Exploiting Hierarchy for Learning and Transfer in KL-regularized RL
Dhruva Tirumala, Hyeonwoo Noh, Alexandre Galashov, Leonard Hasenclever, Arun Ahuja, Greg Wayne, Razvan Pascanu, Yee Whye Teh, Nicolas Heess
TL;DR
The paper develops a KL-regularized RL framework that embeds latent-variable hierarchies into both the policy and a learned default policy, enabling richer inductive biases and modular transfer across tasks and bodies. By reparameterizing high-level latents and applying off-policy learning with Retrace, the authors derive tractable bounds that decompose KL regularization into high-level and low-level components, and introduce information-asymmetry and partial parameter sharing to control regularization. Empirically, structured hierarchical policies with latent defaults accelerate learning and improve transfer on diverse continuous-control and grid-world tasks, outperforming flat KL methods and traditional DISTRAL baselines, and enabling effective task and body transfers. The approach provides a general probabilistic modelling view of RL as hierarchical trajectory modelling, with practical algorithms for scalable, off-policy training and demonstrable gains in data efficiency and transfer capability.
Abstract
As reinforcement learning agents are tasked with solving more challenging and diverse tasks, the ability to incorporate prior knowledge into the learning system and to exploit reusable structure in solution space is likely to become increasingly important. The KL-regularized expected reward objective constitutes one possible tool to this end. It introduces an additional component, a default or prior behavior, which can be learned alongside the policy and as such partially transforms the reinforcement learning problem into one of behavior modelling.
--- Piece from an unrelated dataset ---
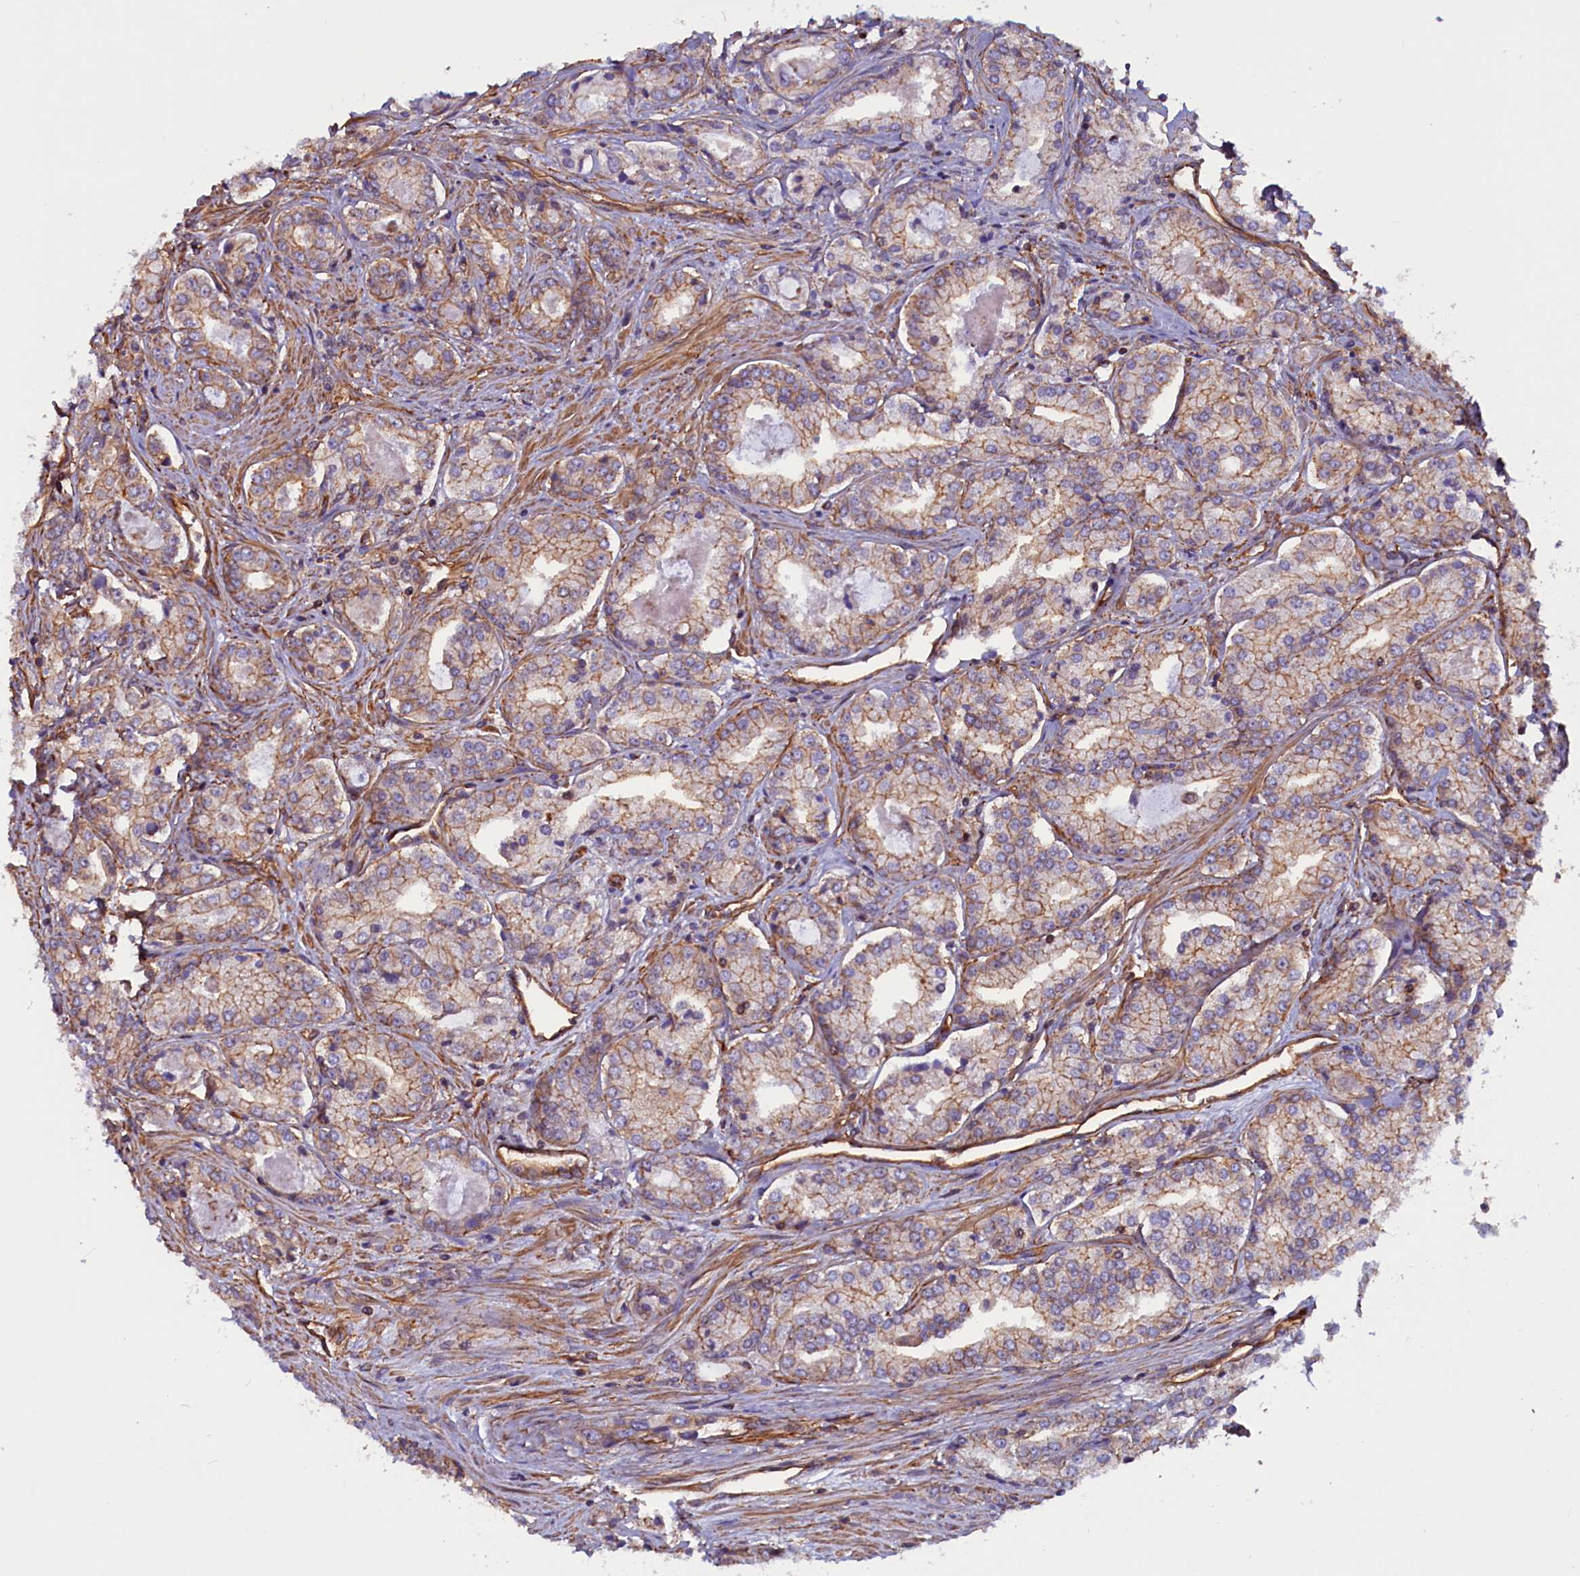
{"staining": {"intensity": "moderate", "quantity": ">75%", "location": "cytoplasmic/membranous"}, "tissue": "prostate cancer", "cell_type": "Tumor cells", "image_type": "cancer", "snomed": [{"axis": "morphology", "description": "Adenocarcinoma, Low grade"}, {"axis": "topography", "description": "Prostate"}], "caption": "Protein expression by IHC shows moderate cytoplasmic/membranous positivity in about >75% of tumor cells in prostate adenocarcinoma (low-grade).", "gene": "ZNF749", "patient": {"sex": "male", "age": 68}}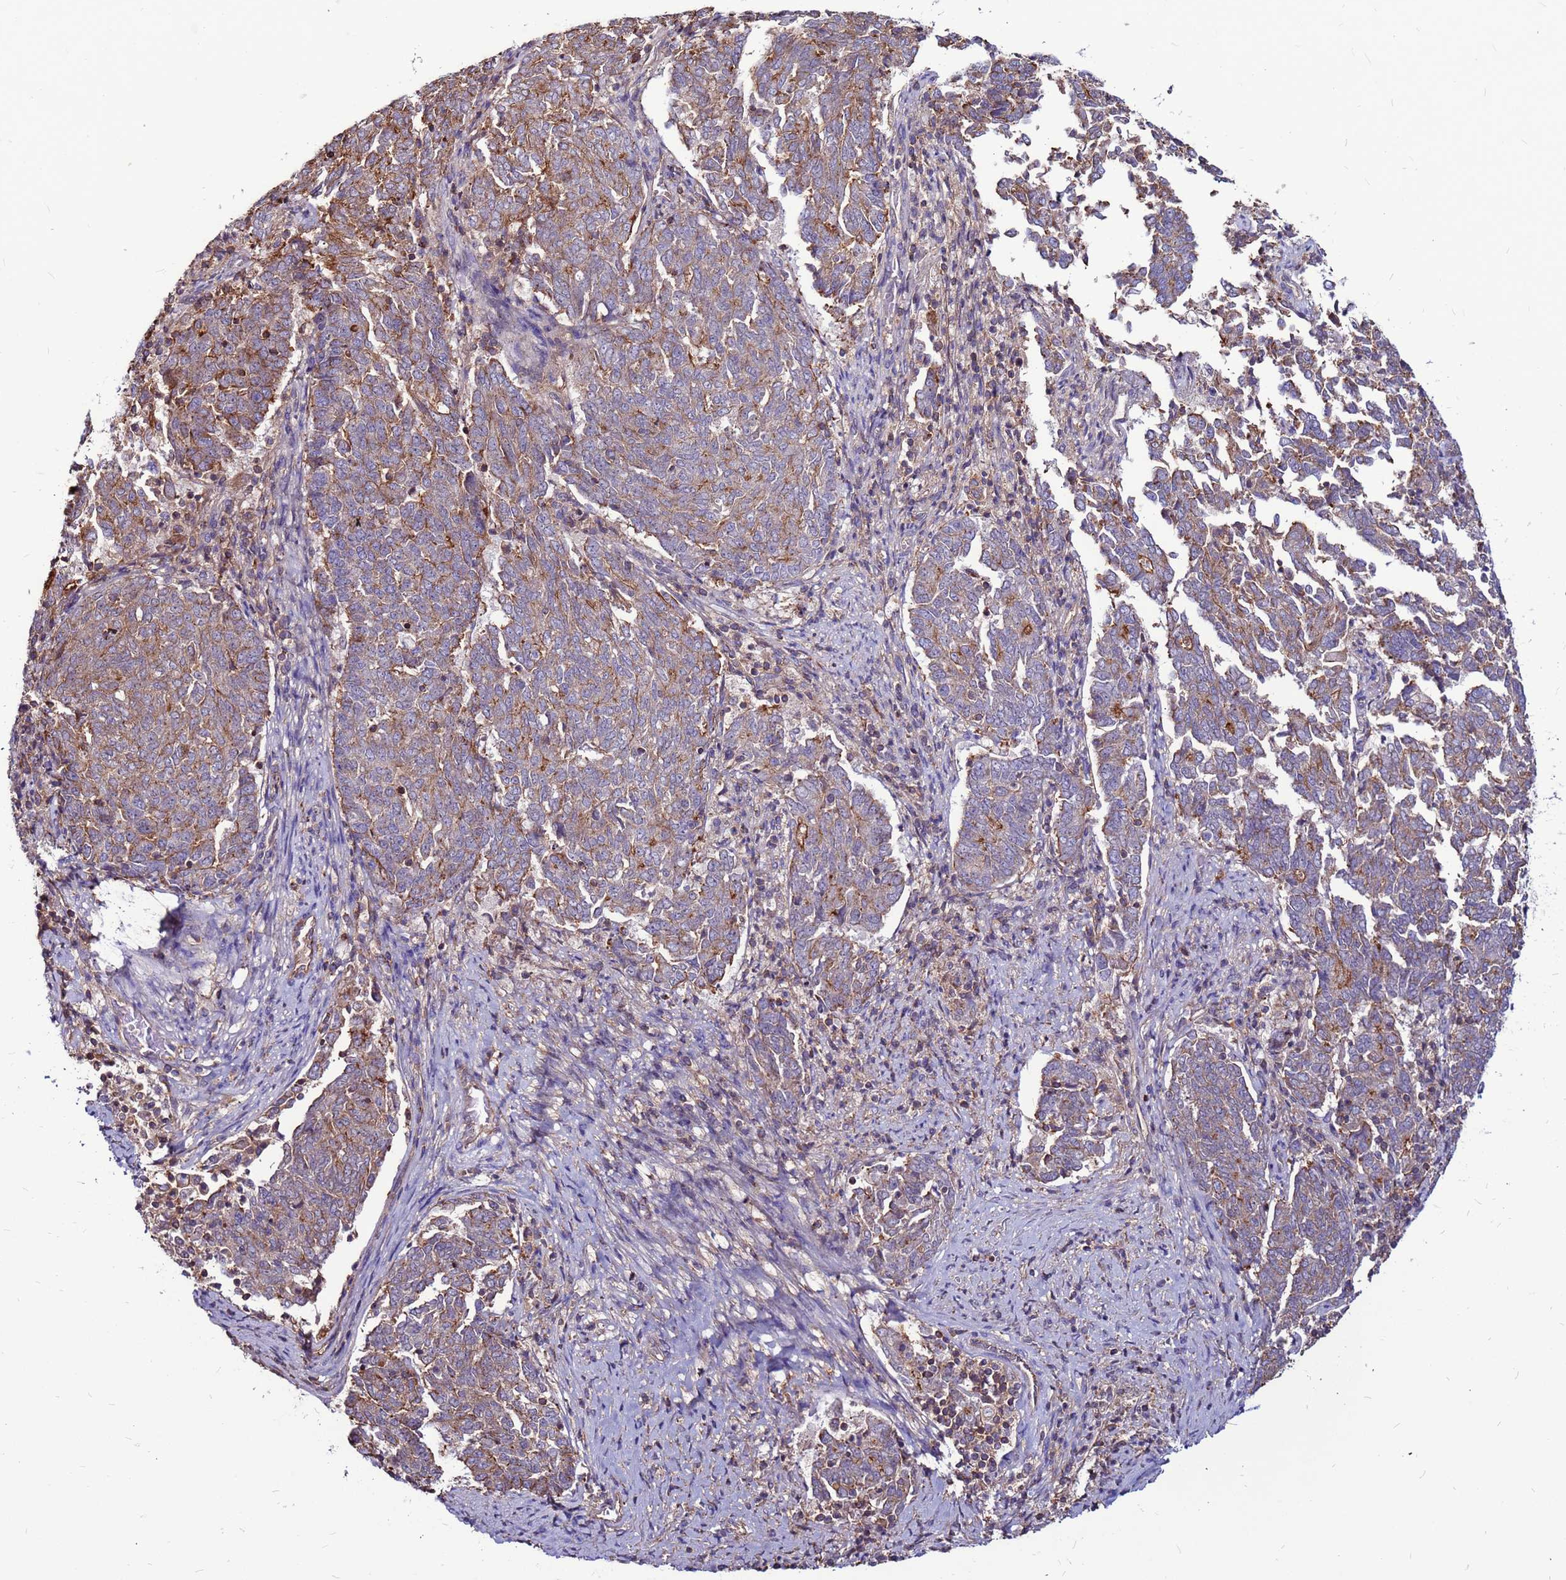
{"staining": {"intensity": "moderate", "quantity": ">75%", "location": "cytoplasmic/membranous"}, "tissue": "endometrial cancer", "cell_type": "Tumor cells", "image_type": "cancer", "snomed": [{"axis": "morphology", "description": "Adenocarcinoma, NOS"}, {"axis": "topography", "description": "Endometrium"}], "caption": "Endometrial cancer was stained to show a protein in brown. There is medium levels of moderate cytoplasmic/membranous expression in approximately >75% of tumor cells.", "gene": "NRN1L", "patient": {"sex": "female", "age": 80}}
In this work we consider the implications of this framework in cases where both the policy and default behavior are augmented with latent variables. We discuss how the resulting hierarchical structures can be used to implement different inductive biases and how their modularity can benefit transfer. Empirically we find that they can lead to faster learning and transfer on a range of continuous control tasks.